WGEV

Beaver Falls, Pennsylvania; United States;
- Broadcast area: Geneva College
- Frequency: 88.3 MHz

Programming
- Format: Defunct

Ownership
- Owner: Geneva College

History
- First air date: 1965

Technical information
- Facility ID: 23619
- Class: D
- ERP: 15 watts
- HAAT: 81 meters
- Transmitter coordinates: 40°46′21″N 80°18′33″W﻿ / ﻿40.77250°N 80.30917°W

= WGEV =

WGEV was a college radio station that was owned by Geneva College in Beaver Falls, Pennsylvania. The station began broadcasting on November 15, 1965 at 12:30 pm.
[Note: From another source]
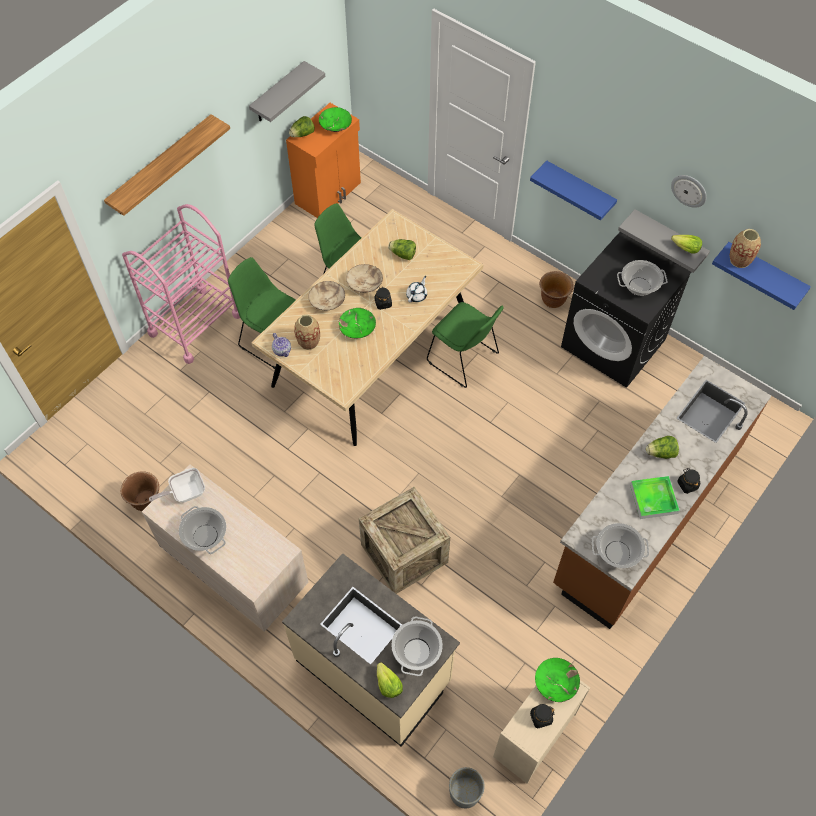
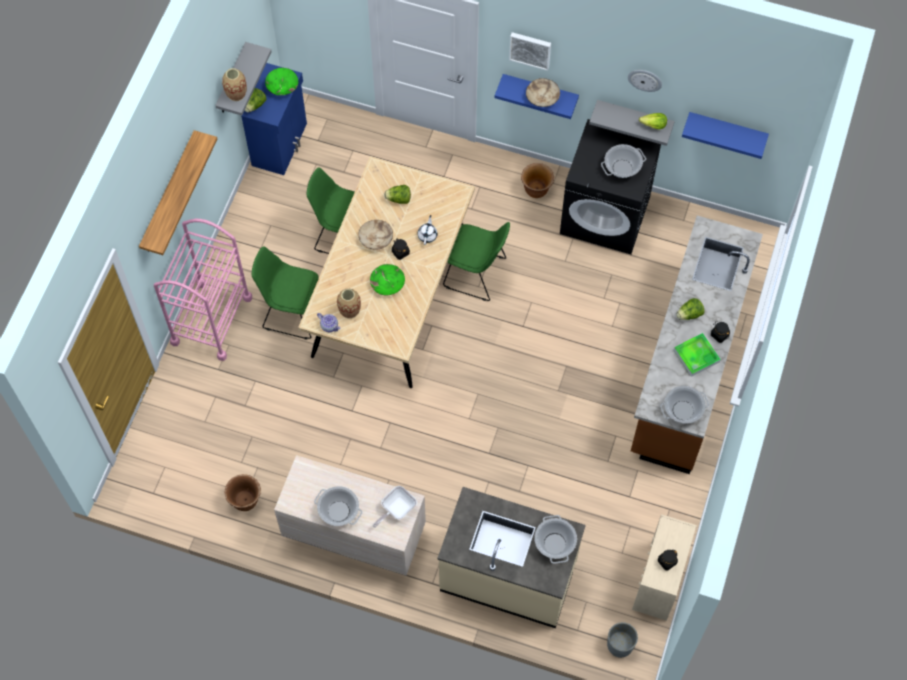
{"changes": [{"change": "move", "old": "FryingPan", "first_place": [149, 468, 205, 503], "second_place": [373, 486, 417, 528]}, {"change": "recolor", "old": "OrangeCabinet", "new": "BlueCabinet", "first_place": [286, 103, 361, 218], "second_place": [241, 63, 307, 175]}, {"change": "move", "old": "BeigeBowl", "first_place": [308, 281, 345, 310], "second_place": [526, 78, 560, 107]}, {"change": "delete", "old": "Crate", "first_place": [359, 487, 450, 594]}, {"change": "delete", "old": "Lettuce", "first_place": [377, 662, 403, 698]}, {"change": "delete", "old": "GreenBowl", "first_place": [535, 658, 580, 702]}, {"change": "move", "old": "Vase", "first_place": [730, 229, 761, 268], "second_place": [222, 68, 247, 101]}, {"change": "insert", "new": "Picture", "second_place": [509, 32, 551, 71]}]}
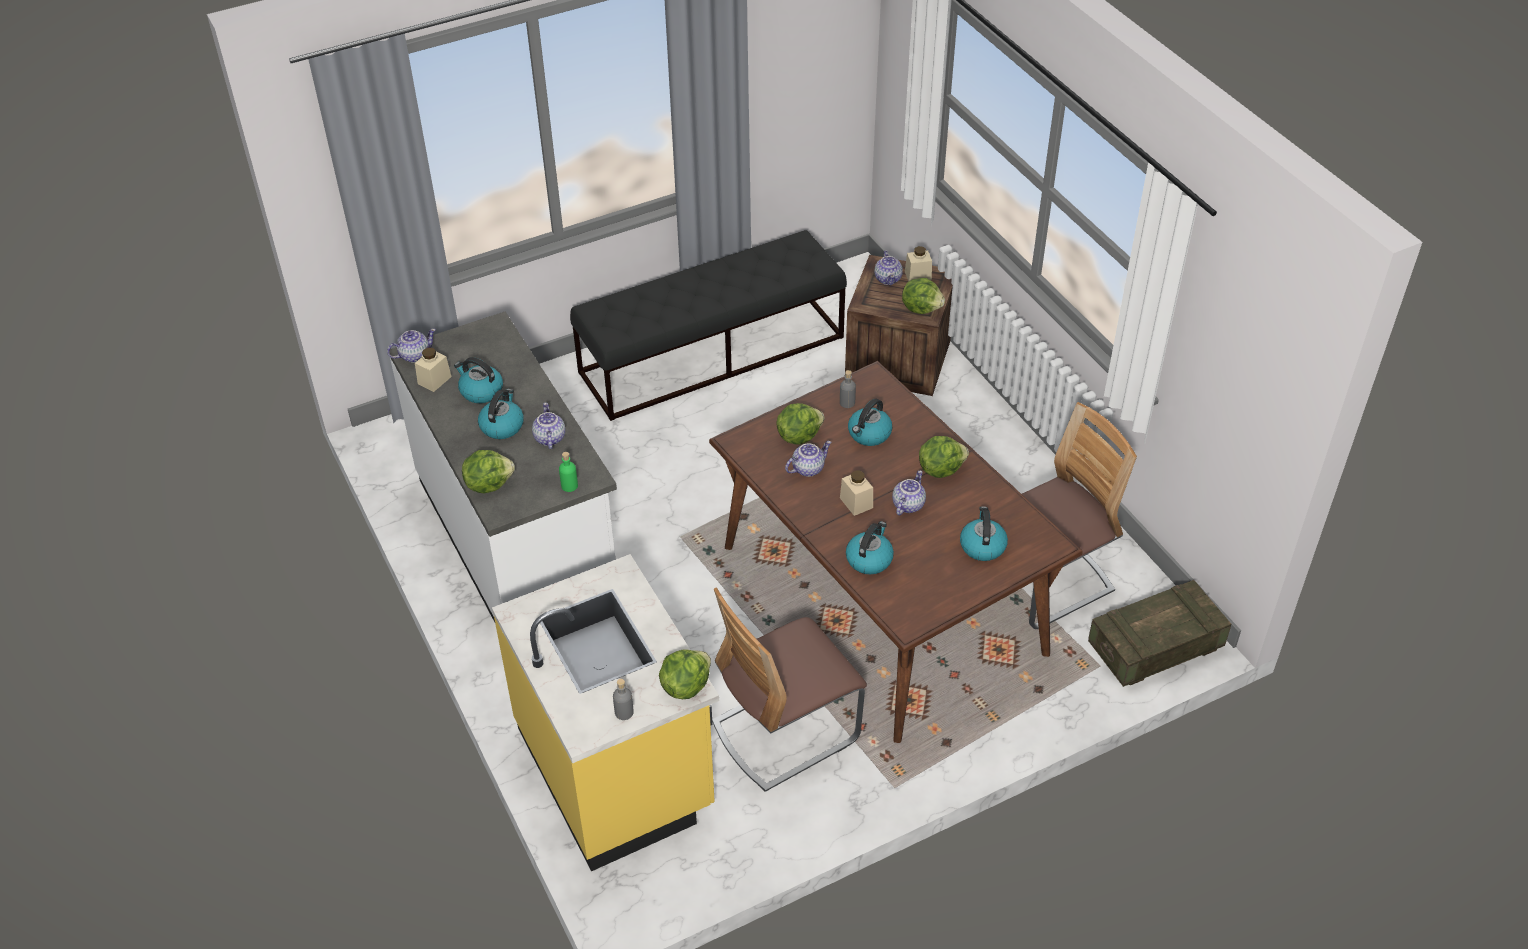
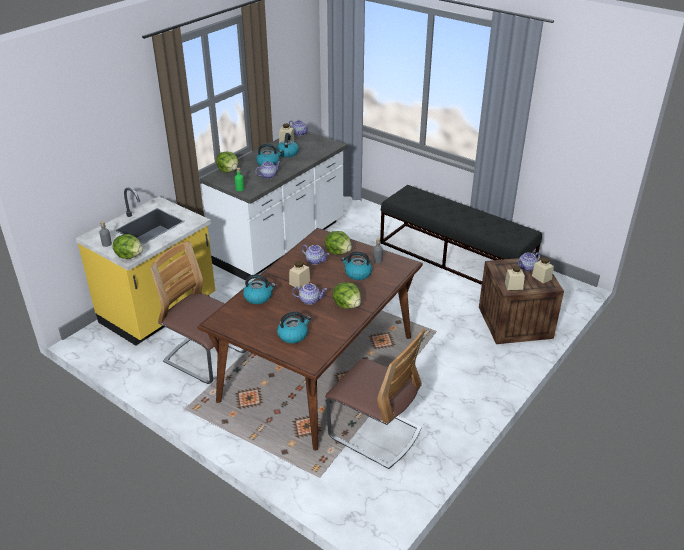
{"changes": [{"change": "replace", "old": "Lettuce", "new": "BeigeJar", "first_place": [902, 278, 945, 314], "second_place": [505, 266, 525, 290]}, {"change": "delete", "old": "Crate", "first_place": [1088, 580, 1231, 687]}]}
The station used to broadcast on 88.3 FM, but its license was canceled in September 2007. A class D station, WGEV applied for a power upgrade and move to class A status in 1989 but that move was rejected in July 1989 as it would have caused significant interference with the broadcast signal of WYSU in Youngstown, Ohio.

==Awards and honors==
In 1995, WGEV was a finalist in the "creative production" category of the Marconi College Radio Awards. The station was honored for the program "Gospel Galaxy", a science fiction tale about the crew of a Christian starship whose mission is to spread the Gospel through music.

==WGEV today==
WGEV moved operations to internet radio, but ceased operations in December 2013.